── Recorded information ──

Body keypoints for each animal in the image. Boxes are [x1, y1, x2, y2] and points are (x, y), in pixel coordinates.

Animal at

───
── Recorded information ──

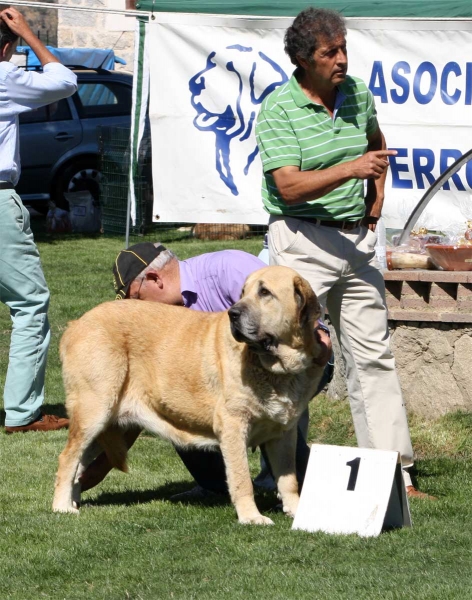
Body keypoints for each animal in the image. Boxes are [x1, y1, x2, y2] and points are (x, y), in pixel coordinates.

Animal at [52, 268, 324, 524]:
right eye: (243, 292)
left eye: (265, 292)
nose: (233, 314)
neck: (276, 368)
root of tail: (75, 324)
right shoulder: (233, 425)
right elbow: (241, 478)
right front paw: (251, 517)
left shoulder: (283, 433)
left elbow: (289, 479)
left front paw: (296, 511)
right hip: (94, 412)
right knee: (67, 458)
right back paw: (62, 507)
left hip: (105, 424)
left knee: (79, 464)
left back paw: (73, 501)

───

- Task details
Please output the lines of the listing above that fall in the stretch from the one with "right knee: (67, 458)" through the one with "left back paw: (73, 501)", exactly and only those.

- Answer space
right knee: (67, 458)
right back paw: (62, 507)
left hip: (105, 424)
left knee: (79, 464)
left back paw: (73, 501)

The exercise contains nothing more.